Encore une évocation par René BAIL du raid de Graveline auquel a participé Joseph MADEC :
24-25 décembre 1943, Graveline (Nord) :
L'équipe de l'officier des équipages Wallerand est en train d'opérer à travers les lignes allemandes.
Elle se compose du second-maître Caron, de Meunier, Pourcelot, Navrault et Madec.
Ils ne sont qu'à trente kilomètres de Dunkerque où, il y a trois ans, l'aventure commençait.
La mission est remplie et l'équipe, qui se trouve à l'intérieur des terres, revient sur la plage pour repartir en doris. Plus loin, au large, la vedette attend en silence.
Mauvaise surprise !
Le doris est rempli d'eau.
Aucun moyen, ni le temps d'ailleurs, d'écoper.
Les hommes tentent de pousser l'embarcation, mais au bout de quelques mètres, elle coule. “Il faut pourtant ramener le renseignement à tout prix, dit Wallerand, faites signe à la vedette de se rapprocher”.
La vedette amorce la manœuvre, mais ne peut se rapprocher à plus de cinq cents mètres.
C'est déjà risqué dans ces parages où les bancs de sable foisonnent.
Mais il ne faut pas en rester là, Wallerand décide brusquement de se mettre à l'eau et de nager jusqu'à la vedette.
A cette époque de l'année, l'eau est glaciale.
Il fonce quand même, suivi du regard par ses compagnons d'infortune.
Ils distinguent à peine ce point mobile qui s'éloigne.
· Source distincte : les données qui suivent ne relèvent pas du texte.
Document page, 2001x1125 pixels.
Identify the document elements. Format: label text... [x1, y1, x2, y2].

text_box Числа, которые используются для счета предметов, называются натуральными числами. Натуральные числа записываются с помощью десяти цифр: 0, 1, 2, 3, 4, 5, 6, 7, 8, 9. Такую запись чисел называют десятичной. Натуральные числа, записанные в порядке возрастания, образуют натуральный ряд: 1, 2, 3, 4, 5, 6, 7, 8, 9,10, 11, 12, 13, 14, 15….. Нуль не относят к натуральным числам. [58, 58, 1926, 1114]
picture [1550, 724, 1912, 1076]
Il n'est plus loin de la vedette lorsque, brusquement, il coule à pic.
Nul ne peut réussir où Wallerand, pourtant doué d'une force physique et d'une volonté peu communes, vient d'échouer.
La vedette ne peut plus attendre et, devant les gars épuisés, s'éloigne vers l'Angleterre.
Caron prend aussitôt le commandement de l'équipe, mais ils sont contraints de se séparer.
Caron originaire du Nord, retrouve vite sa famille, s'y cache puis entre dans la Résistance.
Meunier, capturé par les Allemands, torturé, sera condamné à mort.
La libération de Paris lui sauvera la vie… une jeep des commandos réussit à le récupérer.
Il reprend place aussitôt dans les rangs.
Madec, parti seul pour la Bretagne, s'est débarrassé de sa grosse veste et de son béret vert.
En outre, il a décousu les poches plaquées de son battle-dress.
C'est ainsi qu'il débarque à Paris, gare du Nord.
Empruntant le métro, il traverse la capitale sans que personne ne s'inquiète de sa condition.
Il sera sans doute le seul à avoir traversé Paris occupé sous l'uniforme anglais, sans être remarqué.
Il parvient à rejoindre le maquis breton où, pendant sept mois, il va diriger l'instruction avec le grade d'adjudant. Les parachutages procurent la plupart du temps des armes anglaises.
Madec les connaît à la perfection et, lorsqu'arrivera la libération, ses hommes seront prêts aux combats.
Quant à Navrault et Pourcelot, restés ensemble, ils sont descendus vers Hazebrouck en quête d'un refuge. Arrivés dans une ferme, ils demandent aux fermiers de se reposer chez eux, même dans une grange…
Ceux-ci leur refusent l'hospitalité !
Les commandos trouveront plus loin une hutte à moitié démolie et s'y écrouleront, à bout de force.
Le lendemain, ayant réussi à se procurer des vêtements civils, ils vont se séparer.
Pourcelot se dirige vers l'est et rejoint un maquis dans les Vosges.
Néanmoins, il n'y parviendra qu'après des aventures tumultueuses.
Récupéré par une filière d'évasion d'aviateurs alliés, Pourcelot sera arrêté lors d'un contrôle de police à la Porte d'Italie (Paris XIIIème).
Envoyé à la prison de la Santé, puis à celle de Fresnes, il ne va heureusement pas être identifié comme commando, mais en tant que passeur ou convoyeur…
Deux Anglais, des radios, qui l'accompagnaient, seront fusillés.
Quelques temps plus tard, Pourcelot réussira à s'évader.
Navrault réussira à rallier le maquis de Raphanel, dans le Puy-de-Dôme, au sein duquel il servira avec le grade de capitaine.
Tous reviendront aux Commandos après la libération de Paris, afin de participer aux dernières opérations de guerre.